Notons que le tourisme européen qui contribue à une répartition des activités touristiques sur l’ensemble des régions joue un rôle essentiel dans l’aménagement du territoire. Il est important de le soutenir. A titre d’exemple, les ressources de Maison de la France ne cesse de diminuer depuis 2003. Or, elle participe à la promotion de l’image touristique de la France et ses savoir faire.
Par ailleurs, même si les nouveaux « bleus budgétaires » ou projets annuels de performance, ne permettent pas d’identifier vos priorités politiques, nous savons que rien n’est fait pour développer le tourisme social et concrétiser un véritable droit aux vacances pour tous.
Rappelons que 34% des Français ne sont pas partis en vacances en 2004.

Enfin, le programme tourisme va bénéficier de 1.67 million d’euros de fonds de concours, soit 2% des crédits du programme.

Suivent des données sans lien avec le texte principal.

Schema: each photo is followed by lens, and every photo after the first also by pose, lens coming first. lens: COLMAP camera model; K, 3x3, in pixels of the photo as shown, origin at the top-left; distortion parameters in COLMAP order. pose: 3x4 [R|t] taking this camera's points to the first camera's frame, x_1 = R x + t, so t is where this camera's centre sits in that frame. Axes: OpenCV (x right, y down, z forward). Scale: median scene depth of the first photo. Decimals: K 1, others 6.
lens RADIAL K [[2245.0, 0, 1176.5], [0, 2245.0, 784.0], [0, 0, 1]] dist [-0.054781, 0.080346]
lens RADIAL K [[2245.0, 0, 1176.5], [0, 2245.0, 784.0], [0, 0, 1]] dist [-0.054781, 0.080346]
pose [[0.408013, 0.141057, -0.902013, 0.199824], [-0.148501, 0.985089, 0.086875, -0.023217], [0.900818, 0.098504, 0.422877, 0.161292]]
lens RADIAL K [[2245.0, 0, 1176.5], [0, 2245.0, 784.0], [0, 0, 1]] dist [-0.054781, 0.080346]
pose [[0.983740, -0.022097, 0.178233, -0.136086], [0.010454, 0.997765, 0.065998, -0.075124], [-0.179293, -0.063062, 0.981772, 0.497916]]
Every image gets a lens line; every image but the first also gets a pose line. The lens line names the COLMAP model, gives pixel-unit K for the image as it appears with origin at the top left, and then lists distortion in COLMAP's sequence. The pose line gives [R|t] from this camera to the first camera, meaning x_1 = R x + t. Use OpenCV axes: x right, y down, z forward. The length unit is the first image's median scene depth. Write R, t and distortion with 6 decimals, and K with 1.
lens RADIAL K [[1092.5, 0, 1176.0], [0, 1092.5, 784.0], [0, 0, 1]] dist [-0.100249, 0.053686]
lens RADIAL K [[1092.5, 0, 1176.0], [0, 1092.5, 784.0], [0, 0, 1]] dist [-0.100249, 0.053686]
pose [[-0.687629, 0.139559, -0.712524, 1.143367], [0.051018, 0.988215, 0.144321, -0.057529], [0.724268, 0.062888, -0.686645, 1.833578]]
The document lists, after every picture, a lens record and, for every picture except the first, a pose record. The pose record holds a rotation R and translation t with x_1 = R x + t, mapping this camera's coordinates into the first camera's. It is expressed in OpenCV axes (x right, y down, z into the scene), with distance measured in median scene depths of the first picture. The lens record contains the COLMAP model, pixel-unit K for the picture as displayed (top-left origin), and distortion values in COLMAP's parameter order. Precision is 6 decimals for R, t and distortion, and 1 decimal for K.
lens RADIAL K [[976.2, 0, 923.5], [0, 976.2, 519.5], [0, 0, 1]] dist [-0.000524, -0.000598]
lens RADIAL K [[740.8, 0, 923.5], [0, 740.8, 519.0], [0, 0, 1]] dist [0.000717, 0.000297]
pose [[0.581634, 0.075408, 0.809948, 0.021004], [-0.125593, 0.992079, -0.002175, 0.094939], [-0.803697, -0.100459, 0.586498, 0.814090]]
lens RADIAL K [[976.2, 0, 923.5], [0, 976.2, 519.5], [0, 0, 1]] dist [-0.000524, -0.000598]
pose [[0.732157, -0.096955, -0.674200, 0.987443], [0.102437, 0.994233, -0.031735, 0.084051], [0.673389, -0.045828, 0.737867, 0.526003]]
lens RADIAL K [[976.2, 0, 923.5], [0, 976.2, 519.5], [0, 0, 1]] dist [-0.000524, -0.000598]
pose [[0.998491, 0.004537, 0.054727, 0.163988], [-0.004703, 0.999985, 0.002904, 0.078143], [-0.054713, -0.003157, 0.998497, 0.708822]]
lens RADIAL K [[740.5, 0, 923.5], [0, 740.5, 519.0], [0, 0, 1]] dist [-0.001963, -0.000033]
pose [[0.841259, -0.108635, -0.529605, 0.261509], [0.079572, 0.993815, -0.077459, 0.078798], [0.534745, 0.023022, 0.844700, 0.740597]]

Or, le rapporteur de la commission des finances nous apprend que ces « fonds de concours résultaient, en pratique, de participations au financement d’études et d’enquêtes dans le domaine du tourisme, en provenance de la banque de France et de la SNCF » ! Il est quand même inquiétant que l’on compte encore sur la participation de la SNCF déjà étouffée par un certain nombre de charges.
Face au manque de lisibilité du budget politique des territoires et par conséquent de la volonté politique elle-même, à la faiblesse des moyens dégagés, vous comprendrez, Monsieur le ministre que les sénateurs du groupe communiste, républicain et citoyen, ne voteront pas le budget de la mission « politique des territoires ».